Local strategies crucial to save Asia's mangroves

Clarence Fernandez, Reuters/Kuala Lumpur

Tsunami-stricken Asian nations that are planting mangrove
thickets to protect against future disasters must give coastal
communities a financial stake in the campaign if it is to
succeed, experts said on Tuesday.

Asian nations hit by the earthquake and tsunami disaster that
killed about 188,000 people last December have launched programs
to plant mangroves along their coasts as a natural buffer against
similar waves in the future.

But the strategy will fail unless governments can convince
local communities of the financial benefits they stand to gain
from the mangroves, such as firewood, medicinal herbs and bigger
fish catches, among others, the experts said.

"We need to think about wealth creation for people living in
coastal areas so they are able to link up with a broader
society," Chris Gordon, an environmental expert at the University
of Ghana, told a meeting in the Malaysian capital.

Mangroves are a family of evergreen trees and shrubs that grow
on stilt-like roots in dense thickets, providing both a barrier
to extreme weather and a rich ecosystem for marine life.

Following the December disaster, several Asian nations took a
new look at their struggling mangroves. Malaysia has called for
mangroves to be protected from coastal development.

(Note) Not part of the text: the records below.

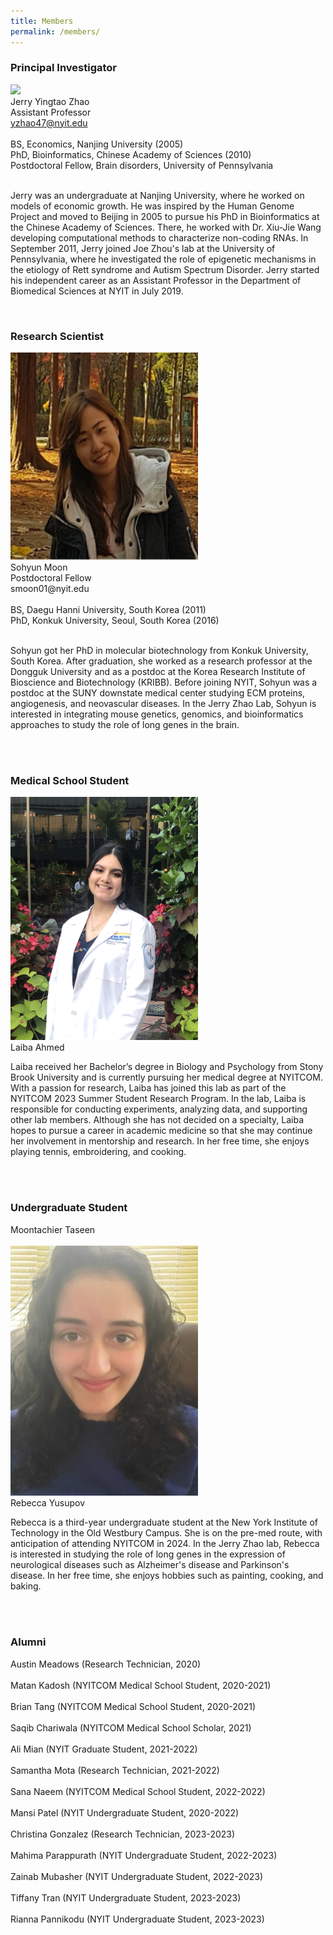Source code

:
 ```yaml
---
title: Members
permalink: /members/
---
```



<h3>Principal Investigator</h3>

<img width="300" src="/img/Jerry01_400.png" data-action="zoom"><br>
Jerry Yingtao Zhao<br>
Assistant Professor<br>
yzhao47@nyit.edu<br>
  <br>
  BS, Economics, Nanjing University (2005)<br>
  PhD, Bioinformatics, Chinese Academy of Sciences (2010)<br>
  Postdoctoral Fellow, Brain disorders, University of Pennsylvania<br>
<br>


Jerry was an undergraduate at Nanjing University, where he worked on models of economic growth. He was inspired by the Human Genome Project and moved to Beijing in 2005 to pursue his PhD in Bioinformatics at the Chinese Academy of Sciences. There, he worked with Dr. Xiu-Jie Wang developing computational methods to characterize non-coding RNAs. In September 2011, Jerry joined Joe Zhou's lab at the University of Pennsylvania, where he investigated the role of epigenetic mechanisms in the etiology of Rett syndrome and Autism Spectrum Disorder. Jerry started his independent career as an Assistant Professor in the Department of Biomedical Sciences at NYIT in July 2019. <br>

 <br>


<h3>Research Scientist</h3>
<img width="300" src="/img/Sohyun.png" data-action="zoom"><br>
Sohyun Moon<br>
Postdoctoral Fellow<br>
smoon01@nyit.edu<br>
  <br>
  BS, Daegu Hanni University, South Korea (2011)<br>
  PhD, Konkuk University, Seoul, South Korea (2016)<br>
<br> 

Sohyun got her PhD in molecular biotechnology from Konkuk University, South Korea. After graduation, she worked as a research professor at the Dongguk University and as a postdoc at the Korea Research Institute of Bioscience and Biotechnology (KRIBB). Before joining NYIT, Sohyun was a postdoc at the SUNY downstate medical center studying ECM proteins, angiogenesis, and neovascular diseases. In the Jerry Zhao Lab, Sohyun is interested in integrating mouse genetics, genomics, and bioinformatics approaches to study the role of long genes in the brain. <br>

 <br>
 <br>



<h3>Medical School Student </h3>

<img width="300" src="/img/Laiba.jpg" data-action="zoom"><br>
Laiba Ahmed<br>

Laiba received her Bachelor’s degree in Biology and Psychology from Stony Brook University and is currently pursuing her medical degree at NYITCOM. With a passion for research, Laiba has joined this lab as part of the NYITCOM 2023 Summer Student Research Program. In the lab, Laiba is responsible for conducting experiments, analyzing data, and supporting other lab members. Although she has not decided on a specialty, Laiba hopes to pursue a career in academic medicine so that she may continue her involvement in mentorship and research. In her free time, she enjoys playing tennis, embroidering, and cooking. <br>

 <br>


 <br>

<h3>Undergraduate Student </h3>

Moontachier Taseen<br>
<br>
<img width="300" src="/img/Rebecca.jpeg" data-action="zoom"><br>
Rebecca Yusupov<br>

Rebecca is a third-year undergraduate student at the New York Institute of Technology in the Old Westbury Campus. She is on the pre-med route, with anticipation of attending NYITCOM in 2024. In the Jerry Zhao lab, Rebecca is interested in studying the role of long genes in the expression of neurological diseases such as Alzheimer's disease and Parkinson's disease. In her free time, she enjoys hobbies such as painting, cooking, and baking. <br>
<br>

<br>


<h3>Alumni</h3>
Austin Meadows (Research Technician, 2020)<br>
 <br>
Matan Kadosh (NYITCOM Medical School Student, 2020-2021)<br>
 <br>
Brian Tang  (NYITCOM Medical School Student, 2020-2021)<br>
 <br>
Saqib Chariwala (NYITCOM Medical School Scholar, 2021)<br>
 <br>
Ali Mian (NYIT Graduate Student, 2021-2022)<br>
 <br>
Samantha Mota (Research Technician, 2021-2022)<br>
 <br> 
Sana Naeem (NYITCOM Medical School Student, 2022-2022)<br>
 <br>
Mansi Patel (NYIT Undergraduate Student, 2020-2022)<br>
 <br>
Christina Gonzalez (Research Technician, 2023-2023)<br>
 <br>
Mahima Parappurath (NYIT Undergraduate Student, 2022-2023)<br>
 <br>
Zainab Mubasher (NYIT Undergraduate Student, 2022-2023)<br>
 <br>
Tiffany Tran (NYIT Undergraduate Student, 2023-2023)<br>
 <br>
Rianna Pannikodu (NYIT Undergraduate Student, 2023-2023)<br>
 <br>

Indonesia has earmarked 600,000 hectares of mangrove for
revitalization. In the northern province of Aceh on Sumatra,
where the tsunami killed more than 110,000 people, it plans to
replant at least 30,000 hectares with the trees.

Many of the schemes have a limited effect because they are
poorly designed and managed, said Faizal Parish, of the Global
Environment Center, a Malaysian non-government organization.

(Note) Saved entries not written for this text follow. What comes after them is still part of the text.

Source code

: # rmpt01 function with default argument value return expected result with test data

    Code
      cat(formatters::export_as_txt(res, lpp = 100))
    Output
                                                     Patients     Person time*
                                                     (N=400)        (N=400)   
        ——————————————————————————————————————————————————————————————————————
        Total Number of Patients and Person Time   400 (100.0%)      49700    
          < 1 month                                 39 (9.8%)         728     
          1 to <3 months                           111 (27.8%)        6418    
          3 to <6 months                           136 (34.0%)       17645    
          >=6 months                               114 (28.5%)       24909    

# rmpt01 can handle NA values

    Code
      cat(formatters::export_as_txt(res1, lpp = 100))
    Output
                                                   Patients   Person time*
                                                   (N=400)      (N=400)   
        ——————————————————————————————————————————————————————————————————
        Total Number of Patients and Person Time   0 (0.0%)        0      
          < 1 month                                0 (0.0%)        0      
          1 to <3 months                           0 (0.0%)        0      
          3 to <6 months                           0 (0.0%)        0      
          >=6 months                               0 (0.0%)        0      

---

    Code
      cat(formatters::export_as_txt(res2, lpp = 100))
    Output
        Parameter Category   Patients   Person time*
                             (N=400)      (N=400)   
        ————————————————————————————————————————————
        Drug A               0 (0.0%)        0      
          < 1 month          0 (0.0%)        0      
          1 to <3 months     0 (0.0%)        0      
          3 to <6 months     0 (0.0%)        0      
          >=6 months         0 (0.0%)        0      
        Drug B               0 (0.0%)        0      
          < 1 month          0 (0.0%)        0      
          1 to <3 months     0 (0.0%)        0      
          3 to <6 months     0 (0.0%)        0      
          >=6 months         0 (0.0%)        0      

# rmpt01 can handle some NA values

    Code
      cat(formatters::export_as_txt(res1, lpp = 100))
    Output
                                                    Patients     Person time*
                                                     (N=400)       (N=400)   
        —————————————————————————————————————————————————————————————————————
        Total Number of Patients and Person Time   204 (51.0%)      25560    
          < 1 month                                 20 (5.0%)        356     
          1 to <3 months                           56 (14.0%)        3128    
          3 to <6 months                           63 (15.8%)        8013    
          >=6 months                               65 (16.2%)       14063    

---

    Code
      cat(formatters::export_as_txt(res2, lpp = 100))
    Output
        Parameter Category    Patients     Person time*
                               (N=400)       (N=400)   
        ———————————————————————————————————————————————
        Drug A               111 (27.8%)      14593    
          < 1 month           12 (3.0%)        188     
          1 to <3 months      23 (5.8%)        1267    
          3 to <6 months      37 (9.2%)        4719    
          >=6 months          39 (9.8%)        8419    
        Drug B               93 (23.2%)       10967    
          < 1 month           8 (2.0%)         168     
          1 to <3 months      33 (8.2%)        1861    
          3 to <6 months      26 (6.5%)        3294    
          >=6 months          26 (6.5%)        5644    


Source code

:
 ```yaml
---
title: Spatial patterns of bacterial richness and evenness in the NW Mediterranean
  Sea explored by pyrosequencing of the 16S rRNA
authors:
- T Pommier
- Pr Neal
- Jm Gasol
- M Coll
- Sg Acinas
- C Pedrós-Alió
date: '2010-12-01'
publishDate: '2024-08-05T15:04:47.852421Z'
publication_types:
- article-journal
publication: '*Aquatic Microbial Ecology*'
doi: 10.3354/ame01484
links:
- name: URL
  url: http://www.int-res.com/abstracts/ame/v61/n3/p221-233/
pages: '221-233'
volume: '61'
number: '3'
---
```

"Something needs to be done quickly, but from our perspective
it would be more effective to have a clearer strategy plan."

Mangrove trees take five years to mature, he added, so it is
crucial to convince local communities to nurture them until then.

One way to achieve this was through credit programs that lend
villagers small sums of money to buy and rear livestock such as
chickens or ducks, Parish said. But instead of paying interest on
the loans, they could be asked to plant mangrove trees.

Parish said Indonesian villagers had planted 300,000 trees on
the island of Java during the past five years, as part of a
program of this kind run by his group.

The loans are waived if the bulk of planted saplings survive
five years, he added, which gives borrowers an incentive to make
sure the trees are not cut down.

Parish said his group planned to replicate the Java project in
India and Sri Lanka, the countries worst hit by the tsunami after
Indonesia. He estimated that Asian nations would spend between
US$30 million and $40 million to plant mangroves.

Success in such efforts depended on exchange of information
between specialists and locals, a mangrove expert said.

"I think this kind of arrangement can be done if the local
mentality can be prepared for it," said Marc Steyaert, former
director of the marine sciences division of UNESCO, the United
Nations' scientific and educational arm.

"Traditional people have a lot of wise memories of the past
that they have learned from local conditions."